-------- Given data

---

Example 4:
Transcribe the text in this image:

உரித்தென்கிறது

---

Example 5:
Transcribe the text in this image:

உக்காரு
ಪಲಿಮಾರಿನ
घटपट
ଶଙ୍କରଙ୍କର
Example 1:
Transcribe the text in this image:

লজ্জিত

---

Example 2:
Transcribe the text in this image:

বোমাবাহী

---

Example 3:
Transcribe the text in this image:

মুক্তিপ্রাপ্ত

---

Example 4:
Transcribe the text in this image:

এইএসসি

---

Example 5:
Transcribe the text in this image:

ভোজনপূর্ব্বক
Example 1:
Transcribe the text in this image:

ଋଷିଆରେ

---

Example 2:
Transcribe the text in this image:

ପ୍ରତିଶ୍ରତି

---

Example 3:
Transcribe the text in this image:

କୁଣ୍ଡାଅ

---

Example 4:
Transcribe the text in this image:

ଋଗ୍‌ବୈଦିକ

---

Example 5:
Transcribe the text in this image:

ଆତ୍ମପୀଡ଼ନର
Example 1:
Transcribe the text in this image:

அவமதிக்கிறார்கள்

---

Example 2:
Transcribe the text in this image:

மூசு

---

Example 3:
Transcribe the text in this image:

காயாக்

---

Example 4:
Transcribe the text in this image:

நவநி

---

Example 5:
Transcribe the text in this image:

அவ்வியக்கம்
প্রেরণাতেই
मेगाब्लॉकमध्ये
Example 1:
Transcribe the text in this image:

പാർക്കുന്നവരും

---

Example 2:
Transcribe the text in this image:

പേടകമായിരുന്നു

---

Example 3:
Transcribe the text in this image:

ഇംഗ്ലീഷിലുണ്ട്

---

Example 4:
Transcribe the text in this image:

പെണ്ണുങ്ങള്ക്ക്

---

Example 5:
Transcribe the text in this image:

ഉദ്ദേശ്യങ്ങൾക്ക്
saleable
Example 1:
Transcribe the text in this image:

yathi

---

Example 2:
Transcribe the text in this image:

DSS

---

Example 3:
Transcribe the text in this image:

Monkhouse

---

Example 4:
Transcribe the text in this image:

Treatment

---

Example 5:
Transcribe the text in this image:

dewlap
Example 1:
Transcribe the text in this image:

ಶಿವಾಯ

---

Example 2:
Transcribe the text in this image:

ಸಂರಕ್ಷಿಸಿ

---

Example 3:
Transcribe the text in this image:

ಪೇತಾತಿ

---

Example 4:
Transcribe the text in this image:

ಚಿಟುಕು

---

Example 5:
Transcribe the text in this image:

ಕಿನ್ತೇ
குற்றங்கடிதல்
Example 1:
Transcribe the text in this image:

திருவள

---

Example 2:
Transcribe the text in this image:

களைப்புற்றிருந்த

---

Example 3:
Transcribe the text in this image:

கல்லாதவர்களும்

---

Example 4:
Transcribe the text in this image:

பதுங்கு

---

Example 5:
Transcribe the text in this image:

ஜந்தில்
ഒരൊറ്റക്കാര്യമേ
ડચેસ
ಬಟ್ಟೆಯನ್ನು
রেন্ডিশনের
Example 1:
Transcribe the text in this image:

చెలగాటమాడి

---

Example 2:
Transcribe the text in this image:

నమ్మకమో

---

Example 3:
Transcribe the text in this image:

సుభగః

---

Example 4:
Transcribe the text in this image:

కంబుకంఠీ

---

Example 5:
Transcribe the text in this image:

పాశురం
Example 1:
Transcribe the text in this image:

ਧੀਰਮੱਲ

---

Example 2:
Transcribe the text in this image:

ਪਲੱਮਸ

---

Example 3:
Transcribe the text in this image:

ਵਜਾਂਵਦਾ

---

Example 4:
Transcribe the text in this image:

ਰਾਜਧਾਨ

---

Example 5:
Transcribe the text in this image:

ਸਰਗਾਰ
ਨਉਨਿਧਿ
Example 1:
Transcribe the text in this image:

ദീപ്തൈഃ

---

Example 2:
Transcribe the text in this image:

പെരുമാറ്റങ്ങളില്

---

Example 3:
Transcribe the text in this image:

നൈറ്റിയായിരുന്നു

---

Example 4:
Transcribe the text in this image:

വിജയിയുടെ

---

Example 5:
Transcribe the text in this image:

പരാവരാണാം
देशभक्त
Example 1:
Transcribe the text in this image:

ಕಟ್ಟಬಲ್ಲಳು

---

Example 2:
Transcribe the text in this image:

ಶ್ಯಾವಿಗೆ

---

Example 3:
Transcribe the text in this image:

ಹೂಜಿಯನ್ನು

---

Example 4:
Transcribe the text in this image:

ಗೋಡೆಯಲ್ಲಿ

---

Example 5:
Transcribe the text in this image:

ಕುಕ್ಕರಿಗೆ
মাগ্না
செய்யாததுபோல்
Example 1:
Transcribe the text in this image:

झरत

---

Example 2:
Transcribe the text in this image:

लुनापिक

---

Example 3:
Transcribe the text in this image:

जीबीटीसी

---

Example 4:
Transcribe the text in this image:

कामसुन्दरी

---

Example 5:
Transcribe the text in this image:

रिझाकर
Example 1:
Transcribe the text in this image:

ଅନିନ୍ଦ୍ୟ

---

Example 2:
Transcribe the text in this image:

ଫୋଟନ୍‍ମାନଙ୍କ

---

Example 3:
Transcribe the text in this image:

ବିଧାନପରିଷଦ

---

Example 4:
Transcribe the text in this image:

----------------

* **Aim of the exercise**
Word for word, write out all of the data above.

* **Solved problem**
---

Example 4:
Transcribe the text in this image:

உரித்தென்கிறது

---

Example 5:
Transcribe the text in this image:

உக்காரு
ಪಲಿಮಾರಿನ
घटपट
ଶଙ୍କରଙ୍କର
Example 1:
Transcribe the text in this image:

লজ্জিত

---

Example 2:
Transcribe the text in this image:

বোমাবাহী

---

Example 3:
Transcribe the text in this image:

মুক্তিপ্রাপ্ত

---

Example 4:
Transcribe the text in this image:

এইএসসি

---

Example 5:
Transcribe the text in this image:

ভোজনপূর্ব্বক
Example 1:
Transcribe the text in this image:

ଋଷିଆରେ

---

Example 2:
Transcribe the text in this image:

ପ୍ରତିଶ୍ରତି

---

Example 3:
Transcribe the text in this image:

କୁଣ୍ଡାଅ

---

Example 4:
Transcribe the text in this image:

ଋଗ୍‌ବୈଦିକ

---

Example 5:
Transcribe the text in this image:

ଆତ୍ମପୀଡ଼ନର
Example 1:
Transcribe the text in this image:

அவமதிக்கிறார்கள்

---

Example 2:
Transcribe the text in this image:

மூசு

---

Example 3:
Transcribe the text in this image:

காயாக்

---

Example 4:
Transcribe the text in this image:

நவநி

---

Example 5:
Transcribe the text in this image:

அவ்வியக்கம்
প্রেরণাতেই
मेगाब्लॉकमध्ये
Example 1:
Transcribe the text in this image:

പാർക്കുന്നവരും

---

Example 2:
Transcribe the text in this image:

പേടകമായിരുന്നു

---

Example 3:
Transcribe the text in this image:

ഇംഗ്ലീഷിലുണ്ട്

---

Example 4:
Transcribe the text in this image:

പെണ്ണുങ്ങള്ക്ക്

---

Example 5:
Transcribe the text in this image:

ഉദ്ദേശ്യങ്ങൾക്ക്
saleable
Example 1:
Transcribe the text in this image:

yathi

---

Example 2:
Transcribe the text in this image:

DSS

---

Example 3:
Transcribe the text in this image:

Monkhouse

---

Example 4:
Transcribe the text in this image:

Treatment

---

Example 5:
Transcribe the text in this image:

dewlap
Example 1:
Transcribe the text in this image:

ಶಿವಾಯ

---

Example 2:
Transcribe the text in this image:

ಸಂರಕ್ಷಿಸಿ

---

Example 3:
Transcribe the text in this image:

ಪೇತಾತಿ

---

Example 4:
Transcribe the text in this image:

ಚಿಟುಕು

---

Example 5:
Transcribe the text in this image:

ಕಿನ್ತೇ
குற்றங்கடிதல்
Example 1:
Transcribe the text in this image:

திருவள

---

Example 2:
Transcribe the text in this image:

களைப்புற்றிருந்த

---

Example 3:
Transcribe the text in this image:

கல்லாதவர்களும்

---

Example 4:
Transcribe the text in this image:

பதுங்கு

---

Example 5:
Transcribe the text in this image:

ஜந்தில்
ഒരൊറ്റക്കാര്യമേ
ડચેસ
ಬಟ್ಟೆಯನ್ನು
রেন্ডিশনের
Example 1:
Transcribe the text in this image:

చెలగాటమాడి

---

Example 2:
Transcribe the text in this image:

నమ్మకమో

---

Example 3:
Transcribe the text in this image:

సుభగః

---

Example 4:
Transcribe the text in this image:

కంబుకంఠీ

---

Example 5:
Transcribe the text in this image:

పాశురం
Example 1:
Transcribe the text in this image:

ਧੀਰਮੱਲ

---

Example 2:
Transcribe the text in this image:

ਪਲੱਮਸ

---

Example 3:
Transcribe the text in this image:

ਵਜਾਂਵਦਾ

---

Example 4:
Transcribe the text in this image:

ਰਾਜਧਾਨ

---

Example 5:
Transcribe the text in this image:

ਸਰਗਾਰ
ਨਉਨਿਧਿ
Example 1:
Transcribe the text in this image:

ദീപ്തൈഃ

---

Example 2:
Transcribe the text in this image:

പെരുമാറ്റങ്ങളില്

---

Example 3:
Transcribe the text in this image:

നൈറ്റിയായിരുന്നു

---

Example 4:
Transcribe the text in this image:

വിജയിയുടെ

---

Example 5:
Transcribe the text in this image:

പരാവരാണാം
देशभक्त
Example 1:
Transcribe the text in this image:

ಕಟ್ಟಬಲ್ಲಳು

---

Example 2:
Transcribe the text in this image:

ಶ್ಯಾವಿಗೆ

---

Example 3:
Transcribe the text in this image:

ಹೂಜಿಯನ್ನು

---

Example 4:
Transcribe the text in this image:

ಗೋಡೆಯಲ್ಲಿ

---

Example 5:
Transcribe the text in this image:

ಕುಕ್ಕರಿಗೆ
মাগ্না
செய்யாததுபோல்
Example 1:
Transcribe the text in this image:

झरत

---

Example 2:
Transcribe the text in this image:

लुनापिक

---

Example 3:
Transcribe the text in this image:

जीबीटीसी

---

Example 4:
Transcribe the text in this image:

कामसुन्दरी

---

Example 5:
Transcribe the text in this image:

रिझाकर
Example 1:
Transcribe the text in this image:

ଅନିନ୍ଦ୍ୟ

---

Example 2:
Transcribe the text in this image:

ଫୋଟନ୍‍ମାନଙ୍କ

---

Example 3:
Transcribe the text in this image:

ବିଧାନପରିଷଦ

---

Example 4:
Transcribe the text in this image:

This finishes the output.